Suggestions are WELCOMED with open arms.

Thanks in advance!


----------



## itsmcgee (Jan 4, 2008)

Those Batteries will power your engine just great. Very few engines need more than 14.4 volts. The 3000 mah should give you close to two hours of average run time. There are always exceptions but I think you will be happy with the results.


----------



## Robbie Hanson (Jan 4, 2008)

Thanks for the quick reply! 

Other question I thought of: 

Will 14.4 volts run the TE?


----------



## itsmcgee (Jan 4, 2008)

yes it will. when not in use unplug the batts from the TE as it seems to have a small constant drain even with the power switch turned off on the unit.


----------



## Dan Pierce (Jan 2, 2008)

You can use 3 7.2 volt batteries in series if the 14 volts is too low. 
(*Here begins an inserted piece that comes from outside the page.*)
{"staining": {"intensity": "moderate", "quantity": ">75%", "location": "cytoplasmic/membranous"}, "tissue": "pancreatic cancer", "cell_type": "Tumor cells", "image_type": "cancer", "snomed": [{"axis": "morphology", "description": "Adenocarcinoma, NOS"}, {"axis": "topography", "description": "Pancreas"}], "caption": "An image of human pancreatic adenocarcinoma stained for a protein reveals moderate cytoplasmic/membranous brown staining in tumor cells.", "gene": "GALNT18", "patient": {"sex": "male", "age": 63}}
The TE Spec is 12 to 24 volts DC input voltage.


----------



## Greg Elmassian (Jan 3, 2008)

If you have trouble, be sure to check the voltage of the batteries under load. Many people have experienced erratic operation, then finally measured the batteries, and they were pretty discharged and running right near 12v. 

 Regards, Greg


----------



## TonyWalsham (Jan 2, 2008)

Anything more than 14.4 volts and the K-27 is going to perform like a slot train. Because of the screwed up gearing, it is too fast flat out on 14.4 volts let alone any more than that


----------



## Robbie Hanson (Jan 4, 2008)

Tony, that's why I won't run it at full speed. 

I'm more concerned about providing enough voltage for the TE than the top speed. I've gotten pretty good at slow speed control.


----------



## John J (Dec 29, 2007)

I thought there is a limit you could set in a TE that the engine would not go faster than that


----------



## Stan Cedarleaf (Jan 2, 2008)

Posted By John J on 19 Oct 2009 06:19 AM 
I thought there is a limit you could set in a TE that the engine would not go faster than that 
JJ, it looks like Robbie might be using the 27 mHz TE and not the REVOLUTION. 
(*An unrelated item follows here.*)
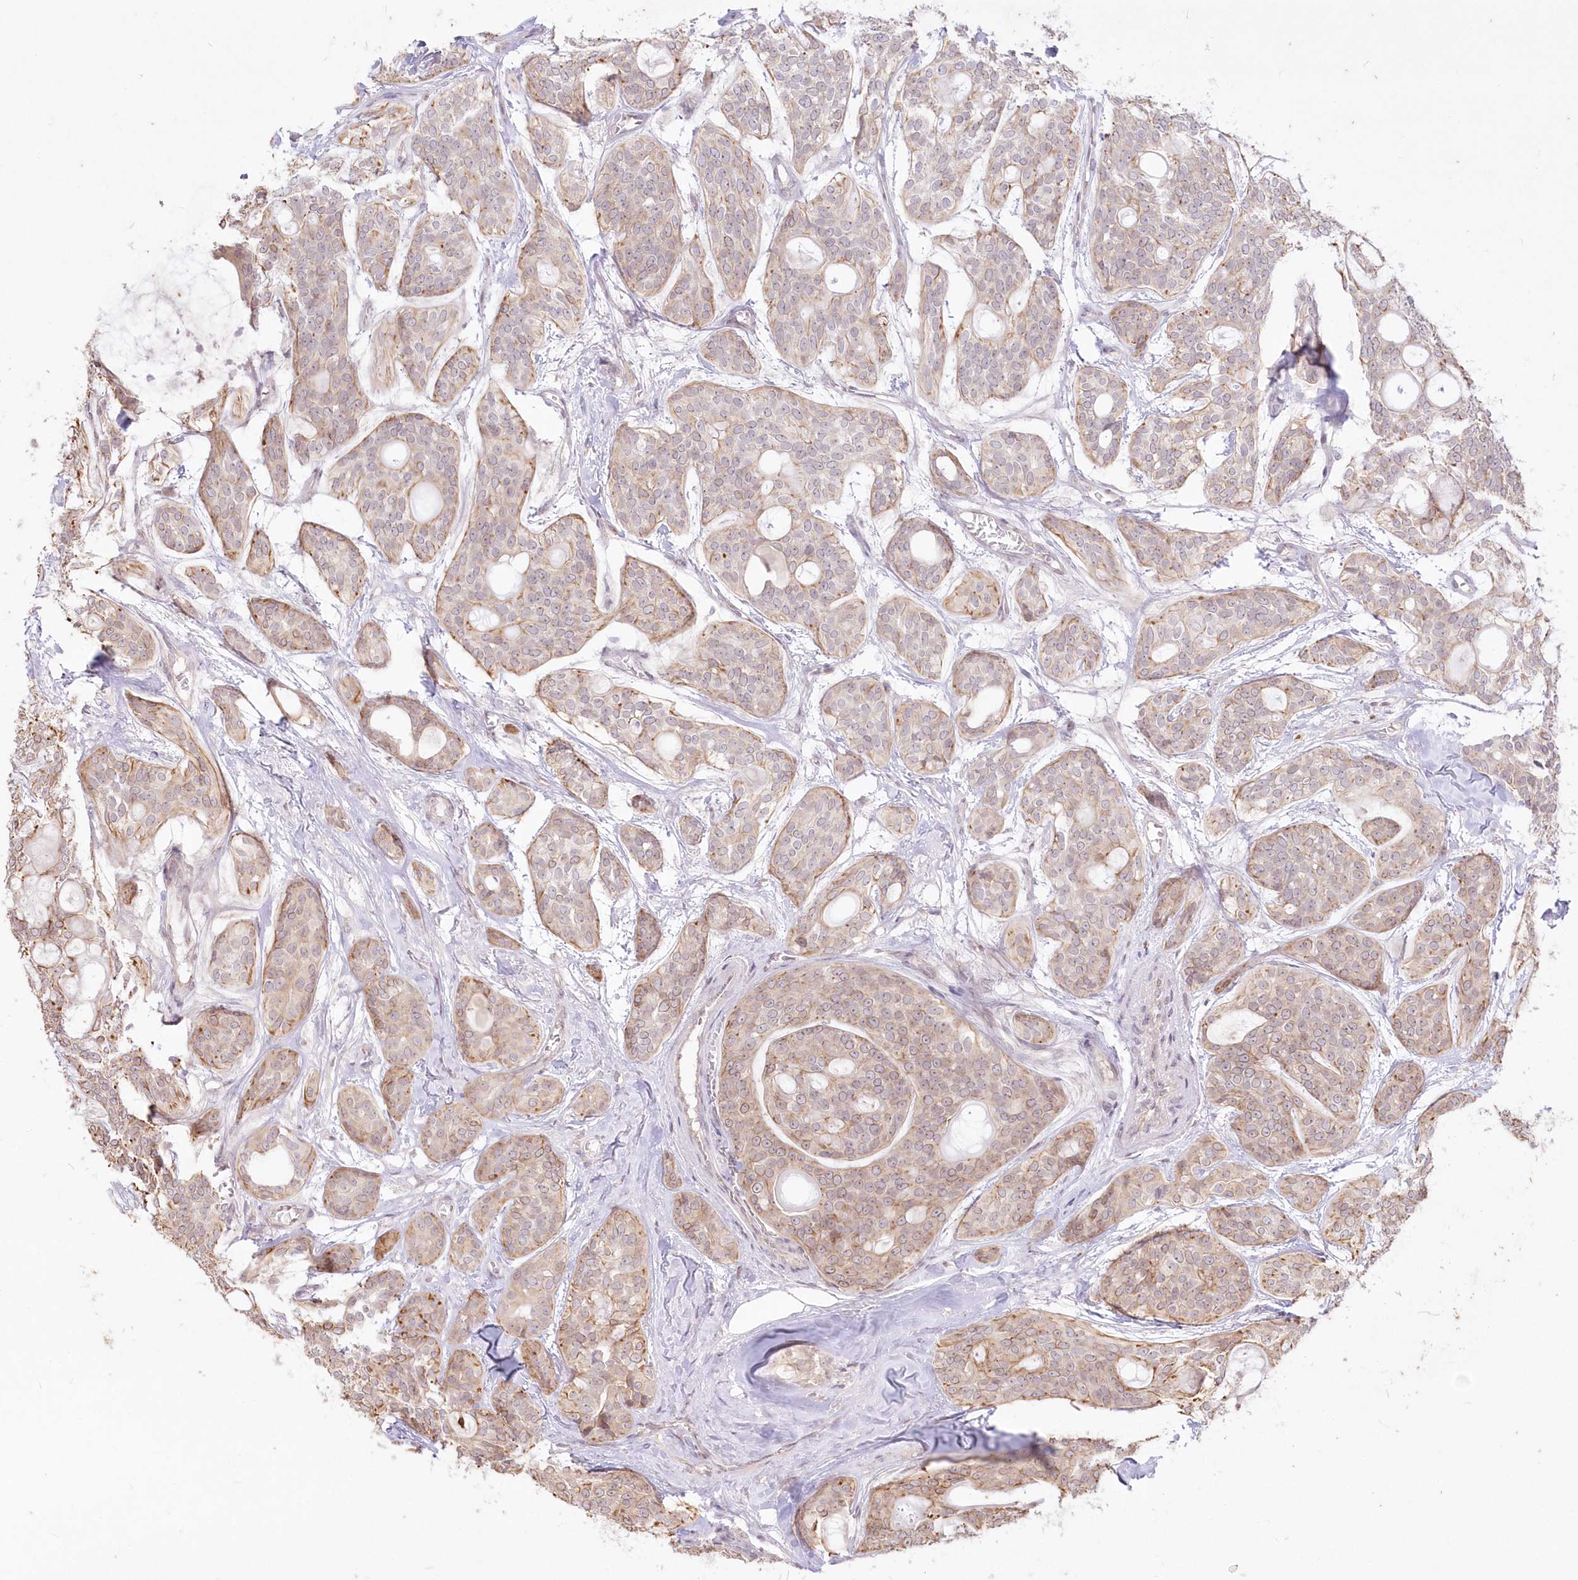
{"staining": {"intensity": "weak", "quantity": "25%-75%", "location": "cytoplasmic/membranous"}, "tissue": "head and neck cancer", "cell_type": "Tumor cells", "image_type": "cancer", "snomed": [{"axis": "morphology", "description": "Adenocarcinoma, NOS"}, {"axis": "topography", "description": "Head-Neck"}], "caption": "An IHC photomicrograph of neoplastic tissue is shown. Protein staining in brown highlights weak cytoplasmic/membranous positivity in adenocarcinoma (head and neck) within tumor cells. (DAB (3,3'-diaminobenzidine) = brown stain, brightfield microscopy at high magnification).", "gene": "MTMR3", "patient": {"sex": "male", "age": 66}}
However, that's an assumption on my part...









Yes, you can set the top speed with the REVOLUTION to prevent "runaways"


----------



## Robbie Hanson (Jan 4, 2008)

Good guess, Stan; it's the original 27mhz TE, the first two channel one, with the rubber ducky antenna. 

It works fine trackside, so I have no qualms about temporarily using it in an engine.


----------



## Stan Cedarleaf (Jan 2, 2008)

Posted By Robbie Hanson on 20 Oct 2009 11:47 PM 
Good guess, Stan; it's the original 27mhz TE, the first two channel one, with the rubber ducky antenna. 

It works fine trackside, so I have no qualms about temporarily using it in an engine. They're fine units, Robbie. You can get extended range with a telescoping antenna if you desire. They're rated for 18 volts so your 14's will do just fine.

Enjoy..


----------



## jmill24 (Jan 11, 2008)

I believe I read some where that you will get a 3 volt drop thru the TE so this should be considered in your voltage requirements..............Jim


----------